**To do**. Please return every line from the entries that has the string "минут" in it.

**Supplied material**.

------

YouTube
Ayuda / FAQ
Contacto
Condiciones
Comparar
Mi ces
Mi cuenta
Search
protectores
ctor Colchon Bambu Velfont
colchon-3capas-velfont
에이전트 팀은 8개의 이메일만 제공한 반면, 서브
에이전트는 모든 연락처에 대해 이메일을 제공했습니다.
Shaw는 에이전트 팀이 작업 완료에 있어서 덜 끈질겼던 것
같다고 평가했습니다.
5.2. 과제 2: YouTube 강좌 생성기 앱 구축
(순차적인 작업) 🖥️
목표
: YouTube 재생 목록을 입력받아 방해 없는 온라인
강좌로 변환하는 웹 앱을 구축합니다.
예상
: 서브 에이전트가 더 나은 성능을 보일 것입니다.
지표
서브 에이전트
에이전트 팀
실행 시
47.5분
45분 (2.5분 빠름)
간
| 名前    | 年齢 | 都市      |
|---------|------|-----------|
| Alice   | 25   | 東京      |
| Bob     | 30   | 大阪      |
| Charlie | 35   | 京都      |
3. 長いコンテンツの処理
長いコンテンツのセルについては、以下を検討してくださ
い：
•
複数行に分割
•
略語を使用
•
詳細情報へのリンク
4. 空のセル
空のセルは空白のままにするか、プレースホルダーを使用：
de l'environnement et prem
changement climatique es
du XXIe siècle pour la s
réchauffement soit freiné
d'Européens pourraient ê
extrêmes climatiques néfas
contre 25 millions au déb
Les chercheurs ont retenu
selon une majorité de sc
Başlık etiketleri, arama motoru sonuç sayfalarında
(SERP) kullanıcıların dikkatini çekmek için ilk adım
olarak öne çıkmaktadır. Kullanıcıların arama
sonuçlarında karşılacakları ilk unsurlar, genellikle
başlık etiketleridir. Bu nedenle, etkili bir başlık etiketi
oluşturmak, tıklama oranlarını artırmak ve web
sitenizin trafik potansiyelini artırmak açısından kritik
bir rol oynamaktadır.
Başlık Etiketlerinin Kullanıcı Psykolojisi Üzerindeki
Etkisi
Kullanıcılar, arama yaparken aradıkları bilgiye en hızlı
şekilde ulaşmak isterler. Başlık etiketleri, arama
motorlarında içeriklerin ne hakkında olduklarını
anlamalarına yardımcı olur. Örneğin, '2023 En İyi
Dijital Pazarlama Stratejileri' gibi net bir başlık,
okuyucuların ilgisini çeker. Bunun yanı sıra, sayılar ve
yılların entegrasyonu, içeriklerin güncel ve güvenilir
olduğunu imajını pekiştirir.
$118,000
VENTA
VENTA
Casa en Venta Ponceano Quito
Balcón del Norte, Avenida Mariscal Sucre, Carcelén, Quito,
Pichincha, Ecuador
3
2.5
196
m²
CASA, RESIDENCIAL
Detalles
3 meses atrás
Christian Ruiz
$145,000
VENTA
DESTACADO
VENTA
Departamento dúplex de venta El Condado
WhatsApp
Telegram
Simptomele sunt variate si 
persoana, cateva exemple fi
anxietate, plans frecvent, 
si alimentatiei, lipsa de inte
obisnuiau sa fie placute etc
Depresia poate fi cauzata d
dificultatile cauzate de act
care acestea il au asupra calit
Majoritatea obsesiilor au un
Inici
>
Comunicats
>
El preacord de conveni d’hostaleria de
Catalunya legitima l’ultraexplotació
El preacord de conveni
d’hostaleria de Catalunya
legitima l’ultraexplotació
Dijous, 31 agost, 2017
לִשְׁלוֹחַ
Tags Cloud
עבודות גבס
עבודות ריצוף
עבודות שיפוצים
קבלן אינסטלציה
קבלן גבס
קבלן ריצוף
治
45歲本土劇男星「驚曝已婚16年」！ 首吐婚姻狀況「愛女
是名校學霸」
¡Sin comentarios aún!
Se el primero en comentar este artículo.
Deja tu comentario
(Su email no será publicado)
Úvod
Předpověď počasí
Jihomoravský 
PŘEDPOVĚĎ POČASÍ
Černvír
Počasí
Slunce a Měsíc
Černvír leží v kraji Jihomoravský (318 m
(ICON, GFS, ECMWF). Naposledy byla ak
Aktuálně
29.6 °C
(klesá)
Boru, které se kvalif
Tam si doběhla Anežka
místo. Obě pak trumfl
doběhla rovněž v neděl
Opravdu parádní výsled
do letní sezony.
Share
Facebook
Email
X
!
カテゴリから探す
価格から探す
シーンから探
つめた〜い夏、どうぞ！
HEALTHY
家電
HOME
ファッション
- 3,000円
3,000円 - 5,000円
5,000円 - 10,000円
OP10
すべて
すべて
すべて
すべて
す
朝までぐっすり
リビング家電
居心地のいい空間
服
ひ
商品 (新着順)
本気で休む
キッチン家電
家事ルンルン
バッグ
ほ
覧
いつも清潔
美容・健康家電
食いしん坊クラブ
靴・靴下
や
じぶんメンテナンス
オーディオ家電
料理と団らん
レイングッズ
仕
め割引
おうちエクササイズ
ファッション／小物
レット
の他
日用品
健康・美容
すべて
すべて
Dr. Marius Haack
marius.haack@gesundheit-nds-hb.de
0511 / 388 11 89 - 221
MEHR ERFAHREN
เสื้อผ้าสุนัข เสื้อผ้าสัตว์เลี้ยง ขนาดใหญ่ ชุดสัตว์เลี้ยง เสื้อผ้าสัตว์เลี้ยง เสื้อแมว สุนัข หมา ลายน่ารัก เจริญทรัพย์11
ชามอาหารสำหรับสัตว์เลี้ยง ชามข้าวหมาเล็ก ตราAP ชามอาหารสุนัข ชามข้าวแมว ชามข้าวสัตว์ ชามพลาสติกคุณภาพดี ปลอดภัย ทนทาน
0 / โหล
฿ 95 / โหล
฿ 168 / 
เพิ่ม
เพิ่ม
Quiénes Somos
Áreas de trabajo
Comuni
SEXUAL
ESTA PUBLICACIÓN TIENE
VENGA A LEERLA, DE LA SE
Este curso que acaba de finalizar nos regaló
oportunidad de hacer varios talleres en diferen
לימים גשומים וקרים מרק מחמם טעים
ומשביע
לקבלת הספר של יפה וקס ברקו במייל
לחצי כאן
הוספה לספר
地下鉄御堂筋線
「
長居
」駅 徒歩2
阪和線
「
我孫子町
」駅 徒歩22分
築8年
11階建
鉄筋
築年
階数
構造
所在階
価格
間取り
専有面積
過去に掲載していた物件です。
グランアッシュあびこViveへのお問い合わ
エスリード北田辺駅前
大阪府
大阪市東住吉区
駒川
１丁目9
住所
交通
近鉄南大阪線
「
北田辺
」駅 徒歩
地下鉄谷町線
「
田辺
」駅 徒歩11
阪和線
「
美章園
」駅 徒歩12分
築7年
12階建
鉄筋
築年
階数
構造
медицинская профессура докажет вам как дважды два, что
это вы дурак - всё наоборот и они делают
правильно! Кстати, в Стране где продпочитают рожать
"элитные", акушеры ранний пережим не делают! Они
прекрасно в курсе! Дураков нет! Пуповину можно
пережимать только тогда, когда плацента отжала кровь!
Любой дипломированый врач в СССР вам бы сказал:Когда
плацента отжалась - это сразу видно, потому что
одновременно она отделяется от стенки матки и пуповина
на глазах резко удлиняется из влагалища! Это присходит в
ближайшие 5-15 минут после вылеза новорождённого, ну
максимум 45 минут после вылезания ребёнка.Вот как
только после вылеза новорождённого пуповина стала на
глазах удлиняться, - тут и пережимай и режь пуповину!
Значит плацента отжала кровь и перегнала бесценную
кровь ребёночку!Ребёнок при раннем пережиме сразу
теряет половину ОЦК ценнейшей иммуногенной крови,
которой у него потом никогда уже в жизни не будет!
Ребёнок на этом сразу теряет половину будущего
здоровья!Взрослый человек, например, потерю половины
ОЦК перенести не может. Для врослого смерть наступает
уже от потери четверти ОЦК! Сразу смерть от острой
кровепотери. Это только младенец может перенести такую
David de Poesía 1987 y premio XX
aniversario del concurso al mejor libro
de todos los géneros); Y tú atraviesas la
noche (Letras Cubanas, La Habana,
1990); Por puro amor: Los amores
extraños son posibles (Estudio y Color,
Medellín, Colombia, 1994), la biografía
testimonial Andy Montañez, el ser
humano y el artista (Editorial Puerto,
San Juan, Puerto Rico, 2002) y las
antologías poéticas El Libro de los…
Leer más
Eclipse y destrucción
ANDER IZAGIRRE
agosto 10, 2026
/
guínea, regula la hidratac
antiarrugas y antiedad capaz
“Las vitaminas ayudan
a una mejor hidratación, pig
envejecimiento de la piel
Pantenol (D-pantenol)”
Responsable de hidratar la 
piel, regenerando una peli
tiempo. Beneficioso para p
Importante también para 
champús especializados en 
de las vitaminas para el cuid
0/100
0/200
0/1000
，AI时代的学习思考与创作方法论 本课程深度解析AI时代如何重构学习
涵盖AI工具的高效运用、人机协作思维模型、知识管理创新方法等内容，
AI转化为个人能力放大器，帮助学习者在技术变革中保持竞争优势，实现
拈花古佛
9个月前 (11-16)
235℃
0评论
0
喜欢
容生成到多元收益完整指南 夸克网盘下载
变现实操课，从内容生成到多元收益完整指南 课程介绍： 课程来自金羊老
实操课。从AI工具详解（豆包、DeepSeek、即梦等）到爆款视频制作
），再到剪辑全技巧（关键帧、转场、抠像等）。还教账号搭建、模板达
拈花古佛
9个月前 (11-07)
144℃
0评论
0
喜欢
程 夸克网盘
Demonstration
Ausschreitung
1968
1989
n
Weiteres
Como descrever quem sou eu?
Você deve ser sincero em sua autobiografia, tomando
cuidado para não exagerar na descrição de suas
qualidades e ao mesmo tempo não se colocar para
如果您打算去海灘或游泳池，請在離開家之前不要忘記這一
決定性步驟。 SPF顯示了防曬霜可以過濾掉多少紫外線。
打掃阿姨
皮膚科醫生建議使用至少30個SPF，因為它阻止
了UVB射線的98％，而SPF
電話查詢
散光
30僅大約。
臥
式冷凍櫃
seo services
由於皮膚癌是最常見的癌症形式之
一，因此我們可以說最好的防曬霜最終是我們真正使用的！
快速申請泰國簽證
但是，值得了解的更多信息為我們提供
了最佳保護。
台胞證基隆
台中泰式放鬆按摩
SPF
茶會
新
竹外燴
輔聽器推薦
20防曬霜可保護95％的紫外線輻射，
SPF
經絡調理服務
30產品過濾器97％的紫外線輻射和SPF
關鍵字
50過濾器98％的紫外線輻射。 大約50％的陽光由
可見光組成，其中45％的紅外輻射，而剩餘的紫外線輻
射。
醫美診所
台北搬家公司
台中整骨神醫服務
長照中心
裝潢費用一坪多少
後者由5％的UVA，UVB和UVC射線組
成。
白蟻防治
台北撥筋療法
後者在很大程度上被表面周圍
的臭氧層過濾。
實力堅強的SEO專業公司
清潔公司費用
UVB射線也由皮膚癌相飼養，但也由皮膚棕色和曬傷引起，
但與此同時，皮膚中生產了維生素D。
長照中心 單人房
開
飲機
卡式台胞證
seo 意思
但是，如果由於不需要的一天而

------

**Worked solution**.
ближайшие 5-15 минут после вылеза новорождённого, ну
максимум 45 минут после вылезания ребёнка.Вот как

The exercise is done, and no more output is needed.